@princessnorah@lemmy.blahaj.zone @nyctre@lemmy.world
The second a human is brought to this world, they got “duties” imposed unto them. Duties to solve problems they never asked, such as their own survival.
While they’re still a kid, if lucky enough, they’ll be sustained by those who are parenting them. As soon as they inevitably get to their adulthood, they’ll begin to be on their own.
So, supposing they want to eat (after all, we all know how “optional” is for living beings to eat, a comfort luxury of sorts), they’ll be required to “purchase” the food, and to achieve this endeavour, they’ll be required to get what humans call as “money”. To get this “money”, they’ll be required to serve someone else, but they’ll need to “apply” for serving. They’ll be required to lie while they apply (if asked “Why do you want to work here?”, answering the obvious “so I can buy food and eat so I don’t die of starvation” is a no-no). If they get “blessed” with a job, they’ll need to continue lying, and if they lie as expected, they’ll afford to get some of the said “money”.

• DATA BLOCK:
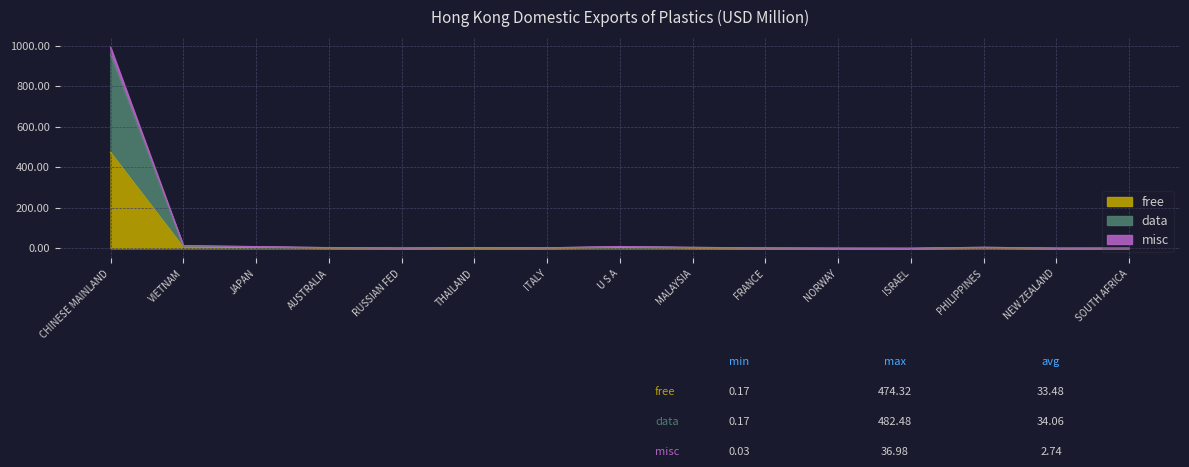

At which category is the sum across all series the highest?

CHINESE MAINLAND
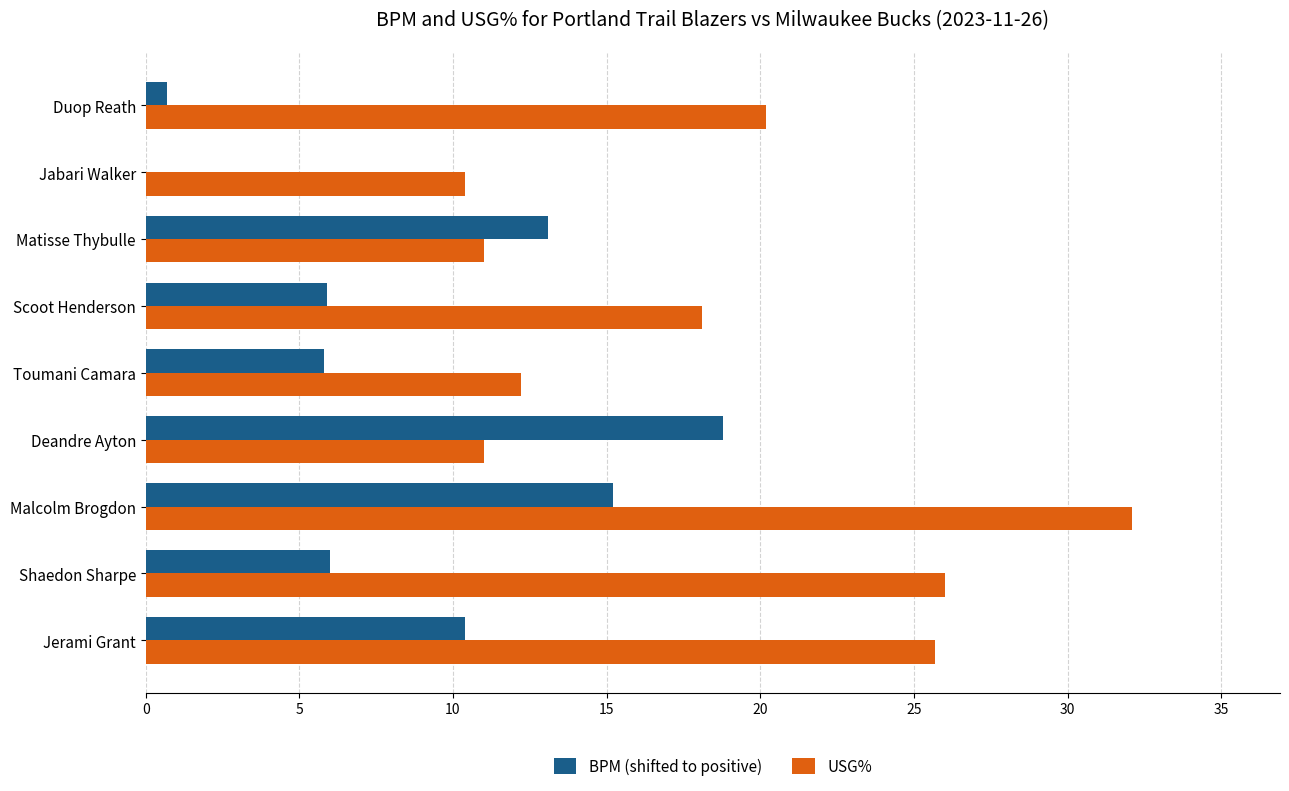

What is the maximum value shown in the chart?

32.1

• WRITTEN TASK 1:
From the post about the duties imposed on every human from birth, list each single word that the text places in quotation marks, naming each word once.
• WRITTEN TASK 2:
Extend the post about the duties imposed on every human from birth, beginning after its final sentence.

• RESPONSE AREA 1:
duties, optional, purchase, money, apply, blessed

• RESPONSE AREA 2:
So now they can finally eat food, right? Not so fast: they’ll need to pay the rent, they’ll need to pay the government, they’ll need to pay the corporations (utility bills, internet, etc, because they need those things in order to continue having a job as electricity runs their internet which allows them to use the “money” they were “blessed” with), and only then they can go to a store and hopefully find food to buy with the remaining money (not before paying for getting to the store and paying to pay).
No, they can’t simply hunt-gather like all the other gazillion species in the surface of this Pale Blue Dot: hominids are godlike, we’re not animals, we sent rockets to the space and we invented subscription-based food! So they must “buy” food and “pay” for shelter, they must “belong to” and “serve”, and they must do whatever the society, government and corporations requires them to do.
And they’ll be shrugged off whenever they dare to complain about serfdom: “everyone does this”.
They can’t leave, they can’t opt-out. They’ll be stuck here until Lady Scythebearer inevitably comes, which is often a moment of agony that could’ve been avoided but it wasn’t by those who decided to pull them into existence. They’ll also have similar agony (mourning) as they watch people around them being reaped as well, fearing Her while the society around them exploits their fear, preprogrammed as the deepest of instincts, to keep them serving society, or else… 💀
All this to achieve what, exactly? Human legacy, which will evaporate as soon as the Earth gets engulfed by its own star? Well, maybe humans can prevent Red Giant Sol someday, and with enough human serfdom, Big Freeze can also be prevented so humans can perpetuate their Kafkaesque system.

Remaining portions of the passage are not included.